● Records shown:
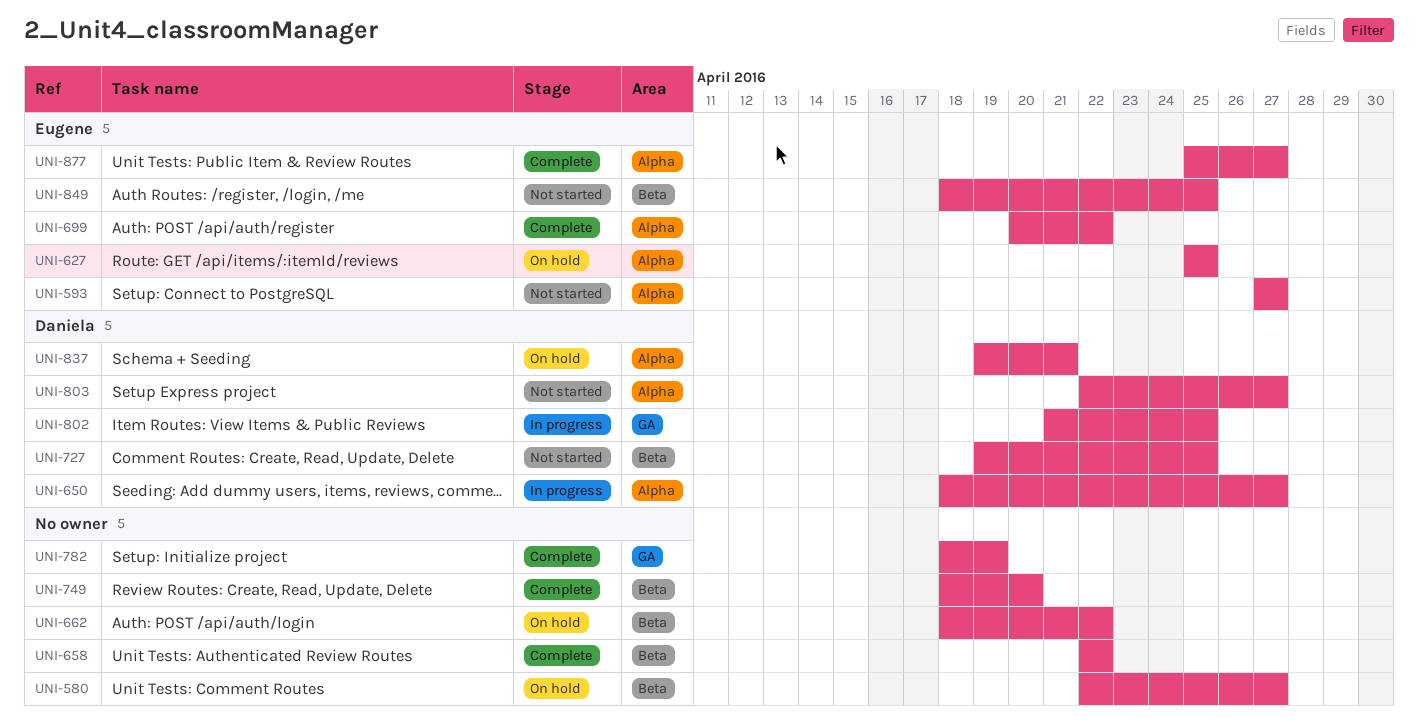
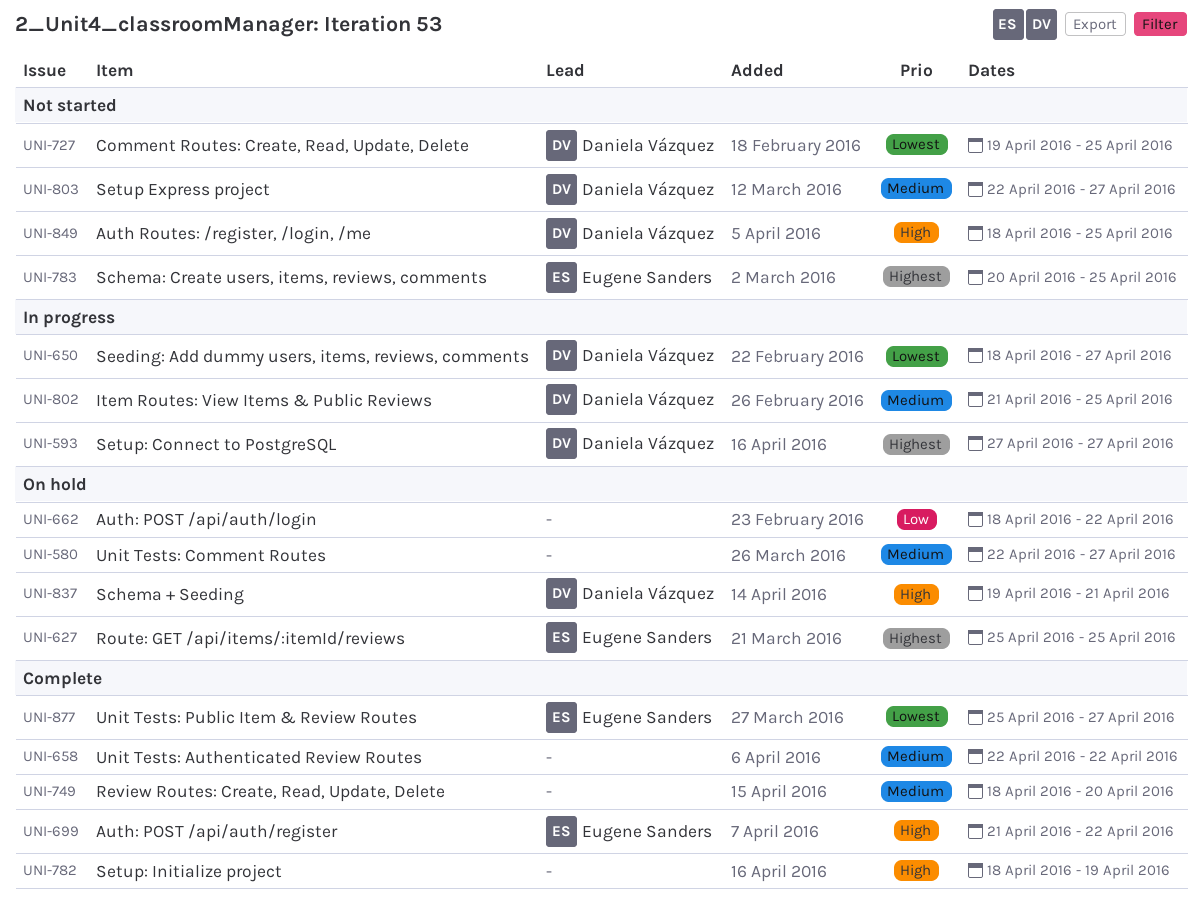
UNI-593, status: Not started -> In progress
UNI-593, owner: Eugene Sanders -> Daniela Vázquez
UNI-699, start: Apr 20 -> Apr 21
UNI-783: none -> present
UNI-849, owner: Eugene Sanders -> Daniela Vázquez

● Your instructions:
Take from the material every line that holds "owner".

● Response area:
UNI-593, owner: Eugene Sanders -> Daniela Vázquez
UNI-849, owner: Eugene Sanders -> Daniela Vázquez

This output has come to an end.